» **Goal of the exercise**: Beginning with the line that holds "potted succulent: present", copy each line to the end of the records exactly, except the pictures.
[Opening Provided records section]
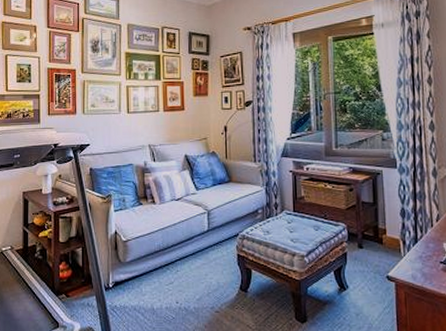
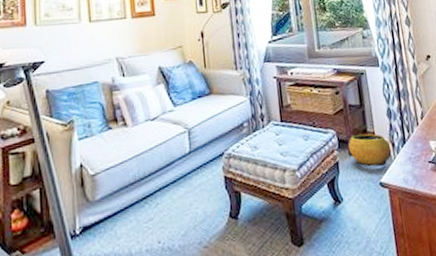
clay pot: none [357,229,402,262] -> present [348,133,392,167]

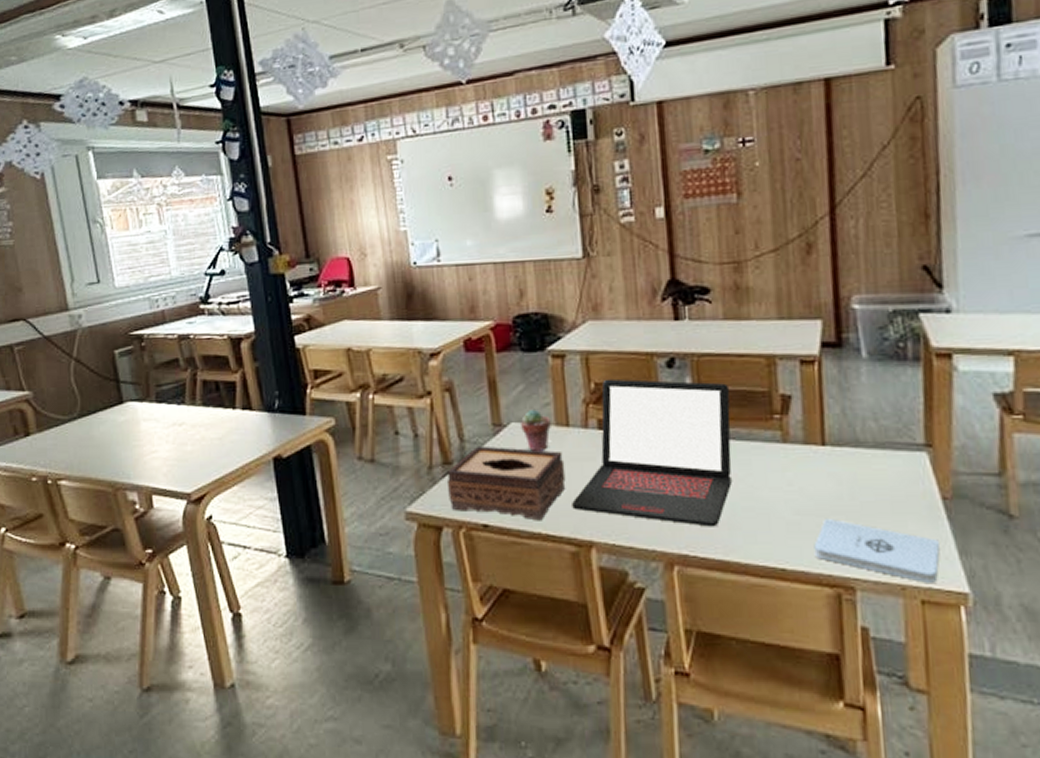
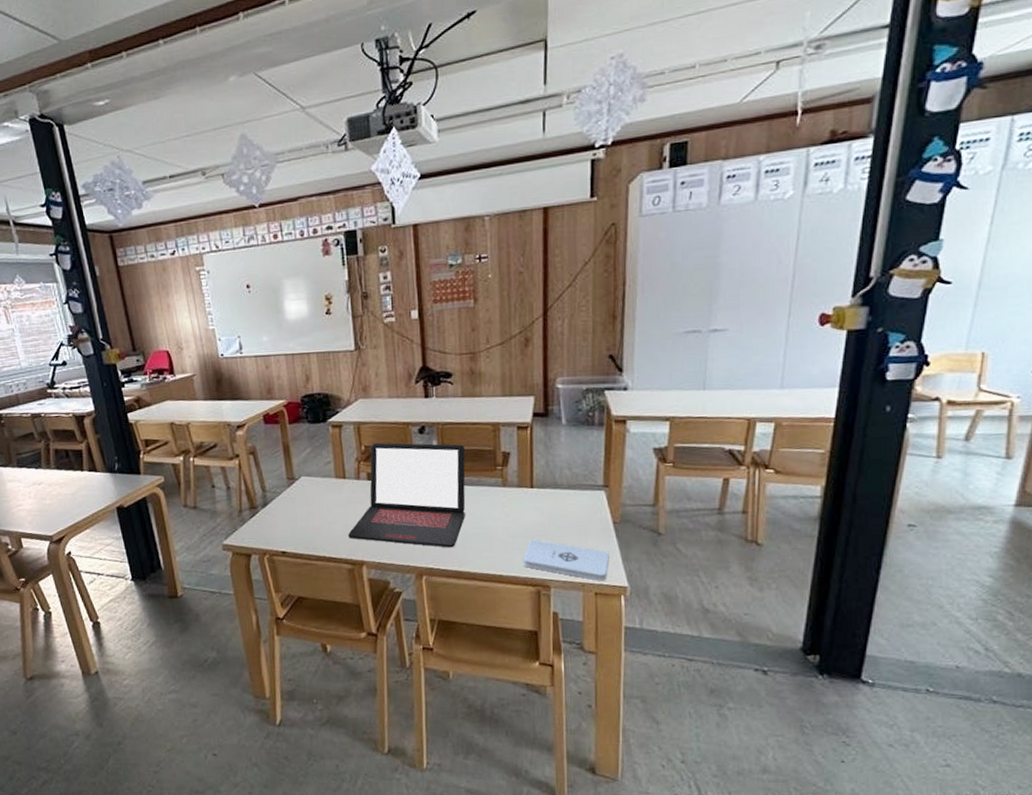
tissue box: present [446,445,566,521] -> none [253,494,344,548]
potted succulent: present [519,408,551,451] -> none [308,466,332,497]

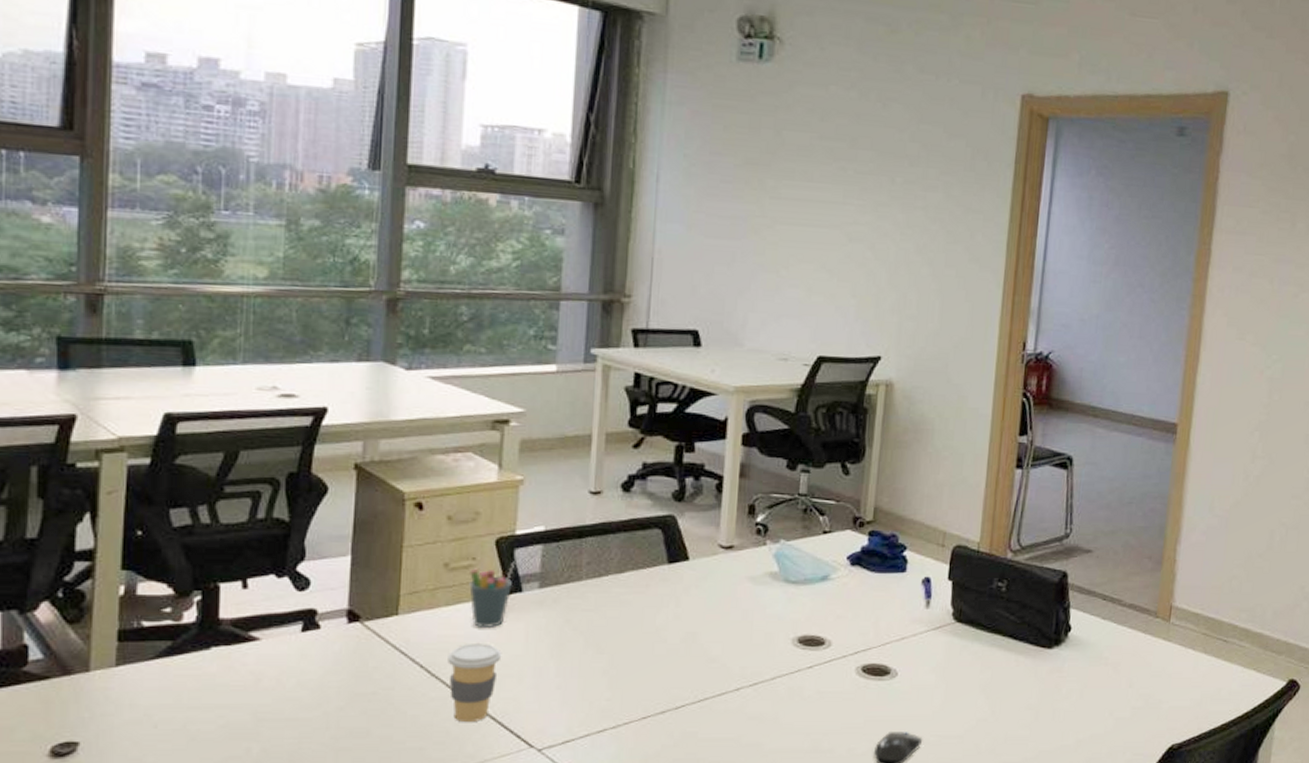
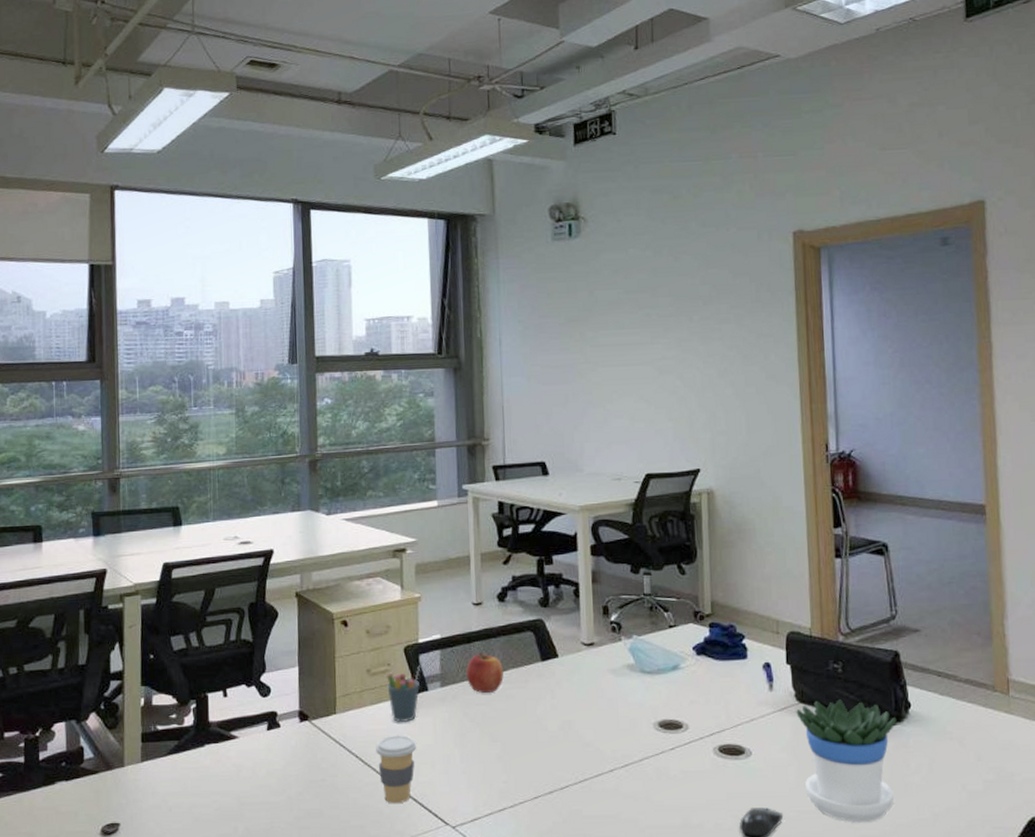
apple: none [573,549,620,597] -> present [466,652,504,693]
flowerpot: none [950,620,1055,748] -> present [796,699,897,823]

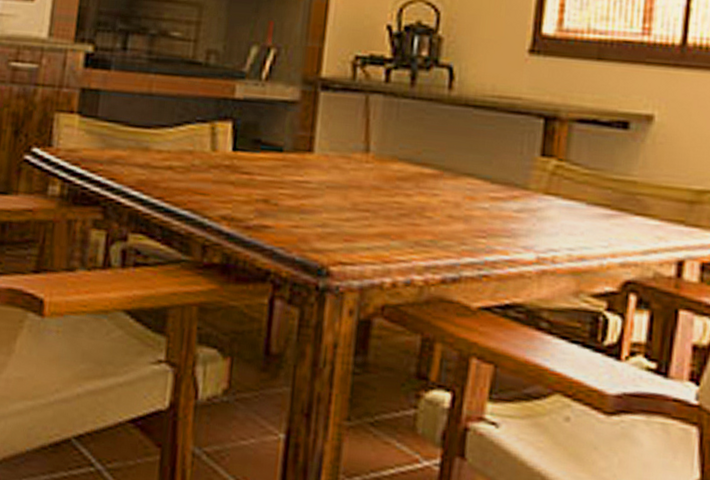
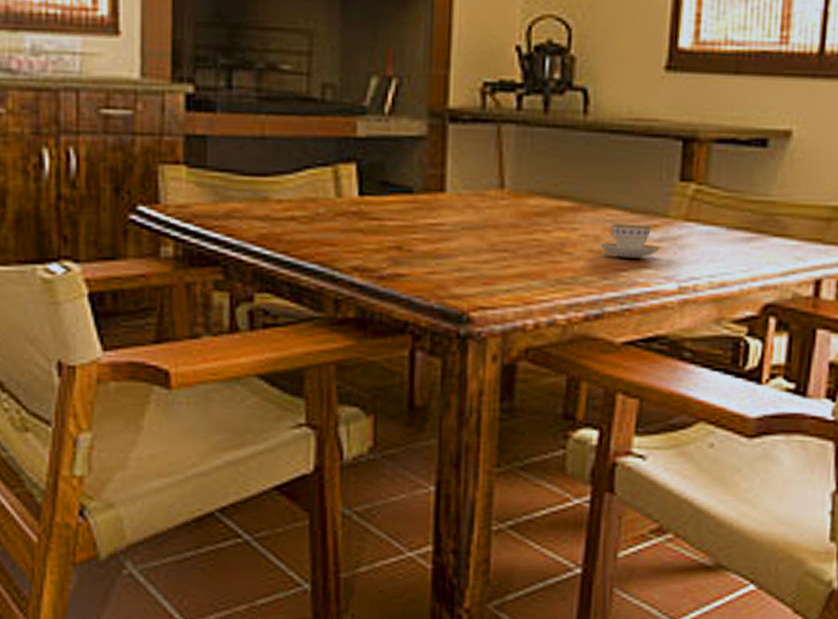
teacup: none [459,191,520,227] -> present [599,222,661,259]

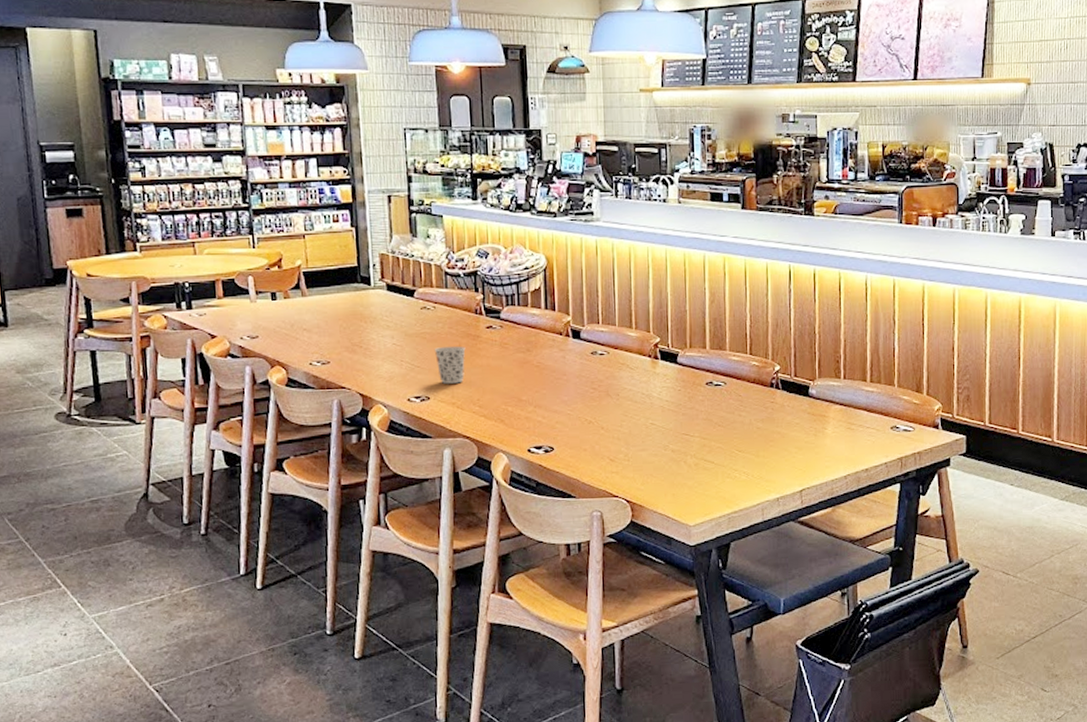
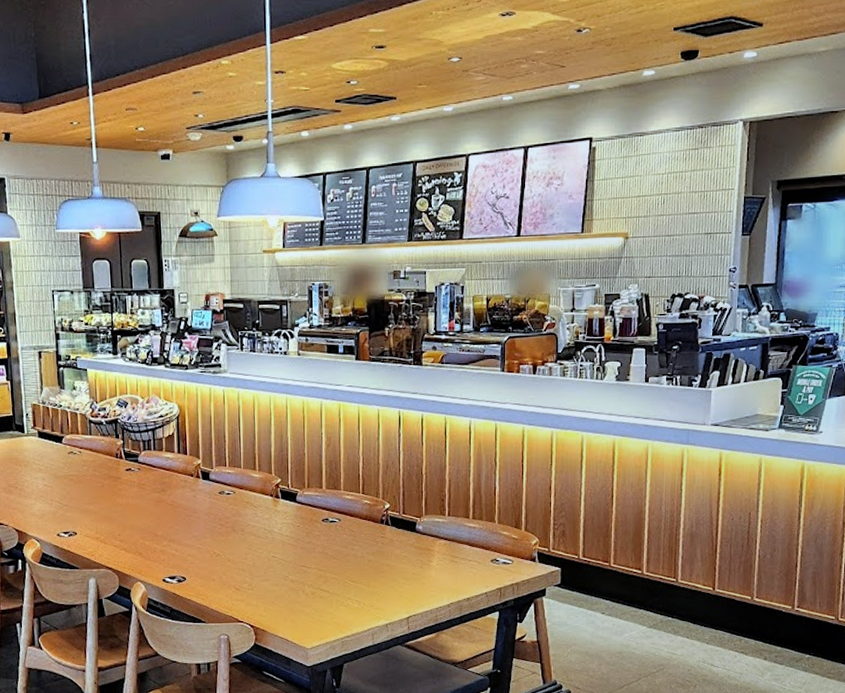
cup: present [434,346,466,384] -> none [80,487,108,521]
[Closing Provided records section]
» **Result**:
potted succulent: present [519,408,551,451] -> none [308,466,332,497]

apple: none [573,549,620,597] -> present [466,652,504,693]
flowerpot: none [950,620,1055,748] -> present [796,699,897,823]

teacup: none [459,191,520,227] -> present [599,222,661,259]

cup: present [434,346,466,384] -> none [80,487,108,521]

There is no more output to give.